Please retype the data below line for line and leave out every picture.

== Segment start ==

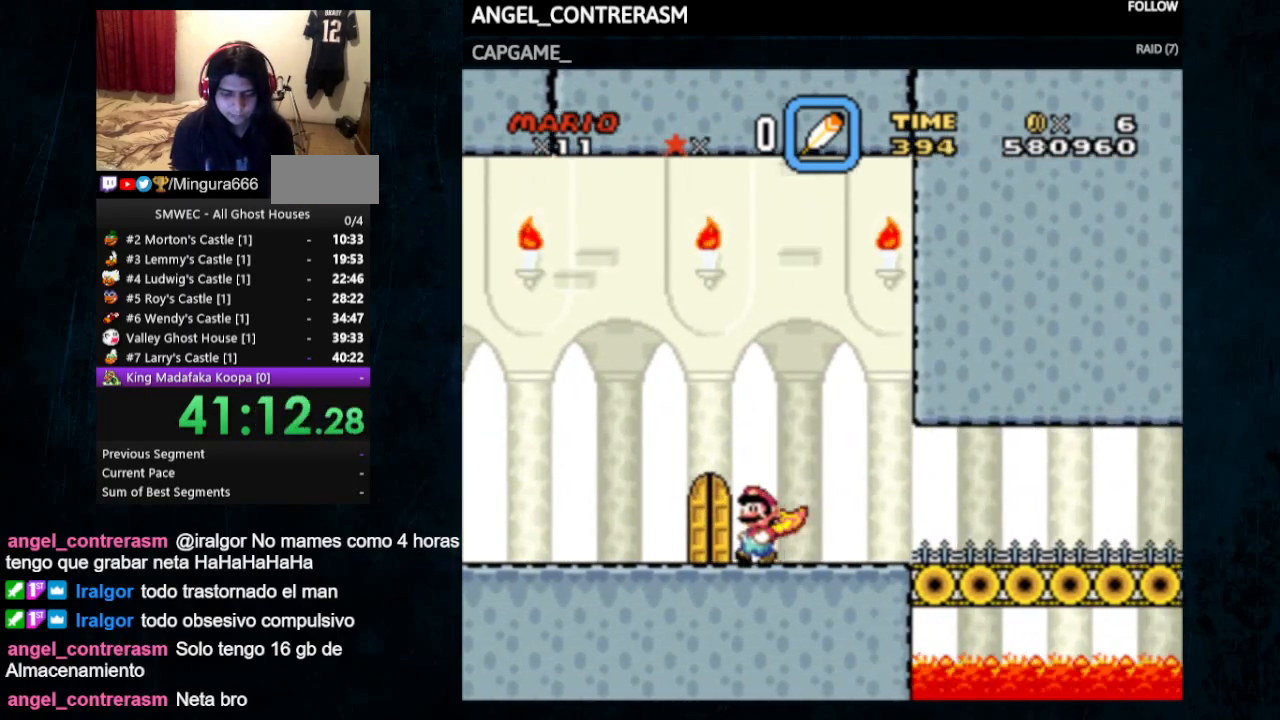
{"dt_ms": 500, "buttons": ["Y", "DPAD_LEFT"], "events": []}
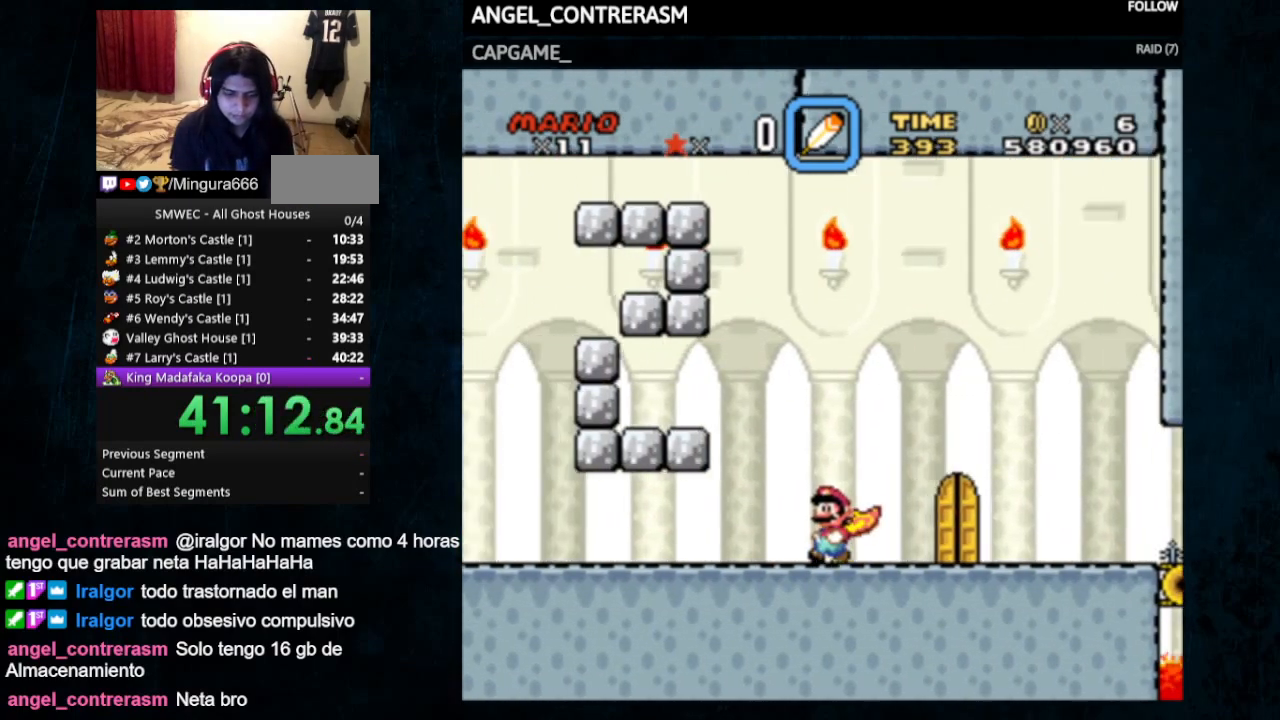
{"dt_ms": 500, "buttons": ["Y", "DPAD_LEFT"], "events": []}
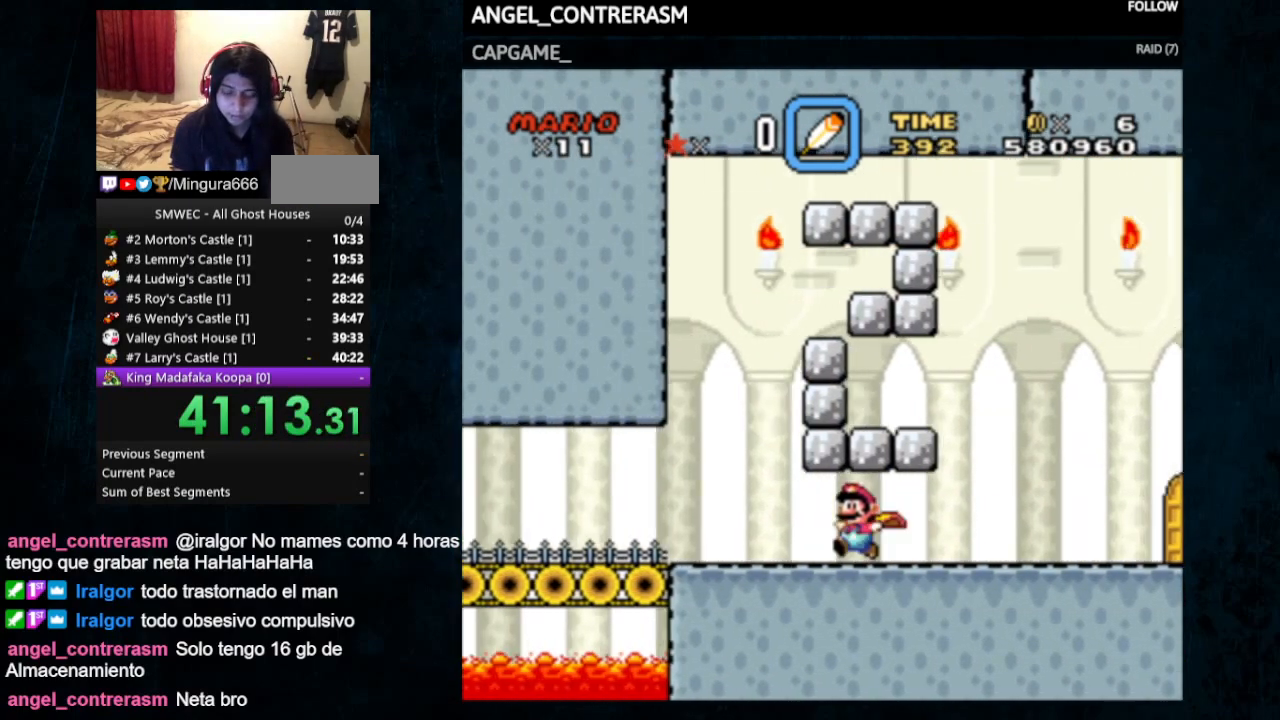
{"dt_ms": 500, "buttons": ["Y", "DPAD_LEFT"], "events": []}
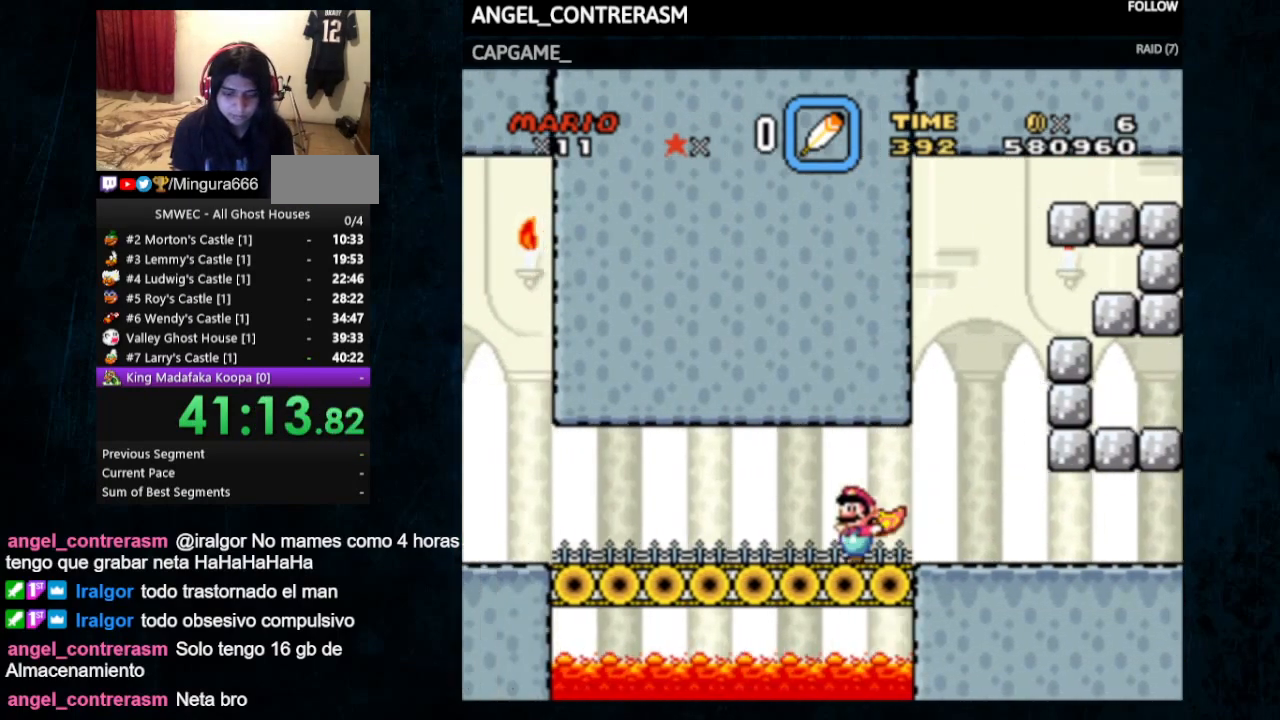
{"dt_ms": 500, "buttons": ["Y", "DPAD_UP", "DPAD_RIGHT"], "events": [[333, "DPAD_UP", "down"], [400, "DPAD_LEFT", "up"], [400, "DPAD_RIGHT", "down"], [400, "DPAD_UP", "up"], [500, "DPAD_UP", "down"]]}
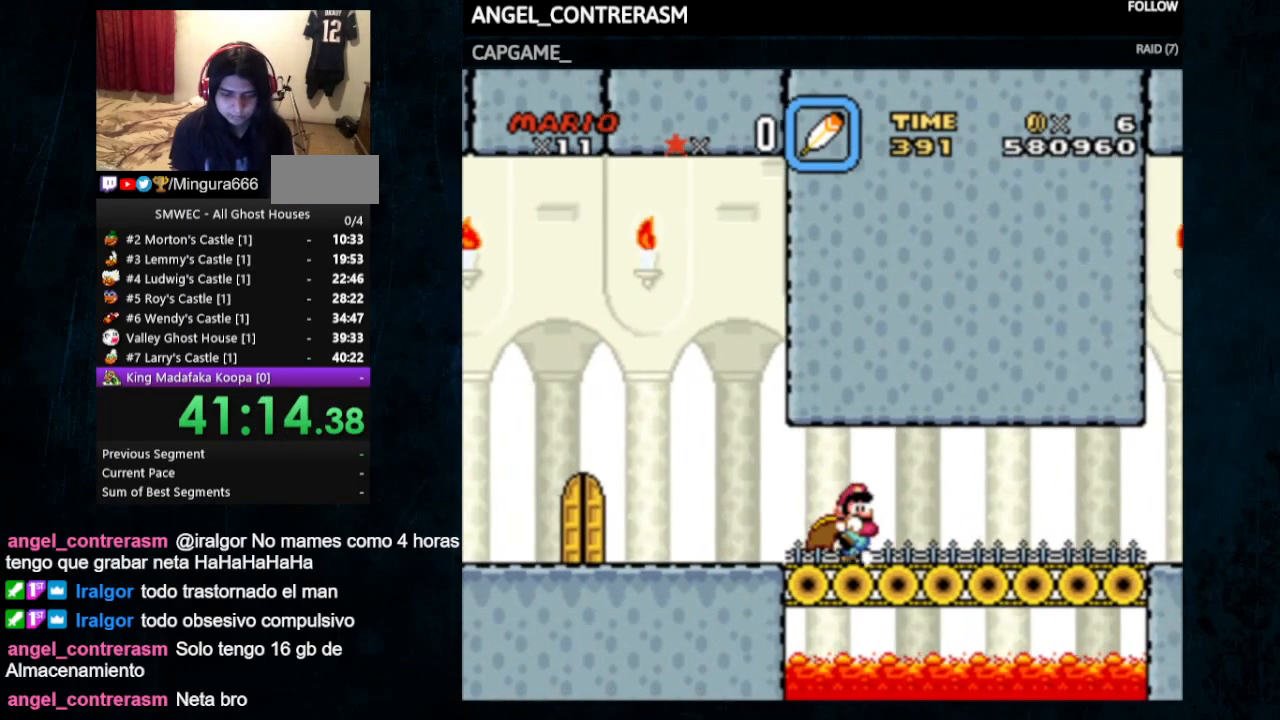
{"dt_ms": 500, "buttons": ["Y", "DPAD_UP", "DPAD_RIGHT"], "events": []}
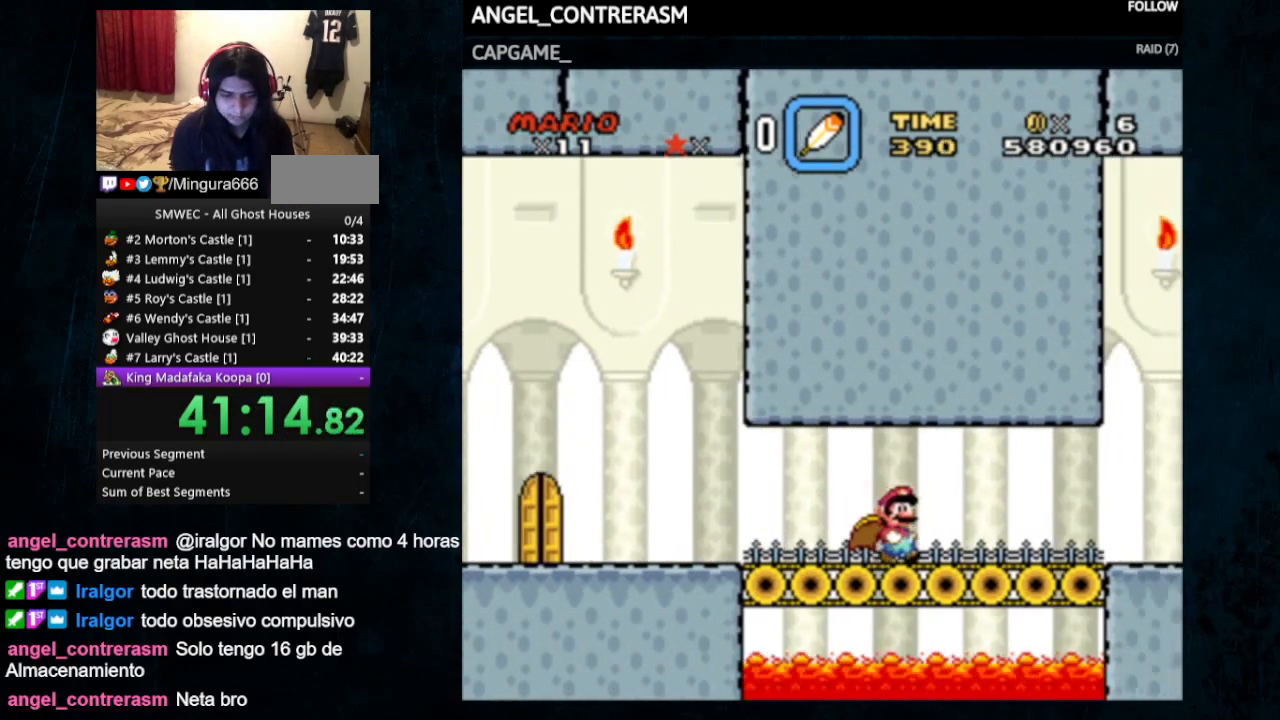
{"dt_ms": 500, "buttons": ["Y", "DPAD_UP", "DPAD_RIGHT"], "events": []}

== Segment end ==

* Reply *
{"dt_ms": 500, "buttons": ["Y", "DPAD_LEFT"], "events": []}
{"dt_ms": 500, "buttons": ["Y", "DPAD_LEFT"], "events": []}
{"dt_ms": 500, "buttons": ["Y", "DPAD_LEFT"], "events": []}
{"dt_ms": 500, "buttons": ["Y", "DPAD_UP", "DPAD_RIGHT"], "events": [[333, "DPAD_UP", "down"], [400, "DPAD_LEFT", "up"], [400, "DPAD_RIGHT", "down"], [400, "DPAD_UP", "up"], [500, "DPAD_UP", "down"]]}
{"dt_ms": 500, "buttons": ["Y", "DPAD_UP", "DPAD_RIGHT"], "events": []}
{"dt_ms": 500, "buttons": ["Y", "DPAD_UP", "DPAD_RIGHT"], "events": []}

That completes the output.